◆ Task goal:
Only the line with "right wrist: (599, 298, 23)" and the lines after it, through the end of the material, belong in the answer; repeat them exactly.
__________
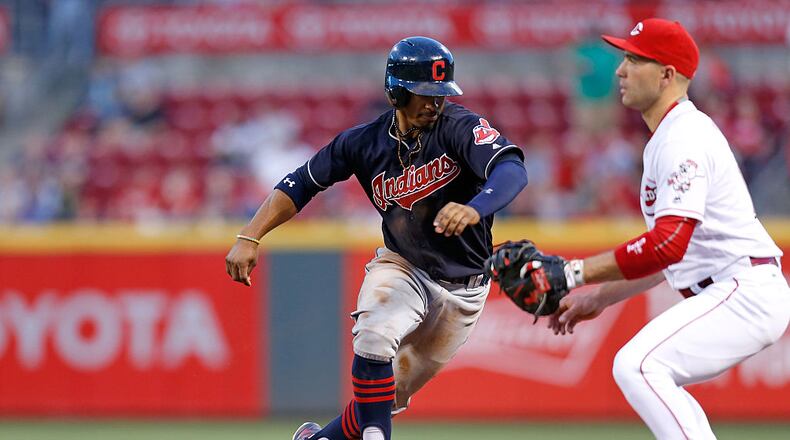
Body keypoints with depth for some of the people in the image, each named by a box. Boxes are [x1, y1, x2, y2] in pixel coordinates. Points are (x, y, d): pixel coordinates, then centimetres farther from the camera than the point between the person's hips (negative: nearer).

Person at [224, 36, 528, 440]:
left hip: (462, 289, -1)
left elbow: (512, 170, -38)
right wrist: (249, 238, -14)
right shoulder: (365, 142, -10)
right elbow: (301, 184, -2)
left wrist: (473, 210, -59)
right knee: (375, 337, -31)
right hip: (402, 267, 1)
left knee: (389, 396, 7)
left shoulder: (459, 127, -21)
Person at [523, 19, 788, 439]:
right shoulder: (668, 138, 19)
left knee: (637, 366, -24)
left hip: (744, 294, -11)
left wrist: (573, 273, -28)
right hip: (732, 294, 11)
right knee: (655, 382, 22)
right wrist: (599, 298, 23)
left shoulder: (683, 140, -15)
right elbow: (672, 252, 26)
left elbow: (669, 244, -28)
__________
◆ Response:
right wrist: (599, 298, 23)
left shoulder: (683, 140, -15)
right elbow: (672, 252, 26)
left elbow: (669, 244, -28)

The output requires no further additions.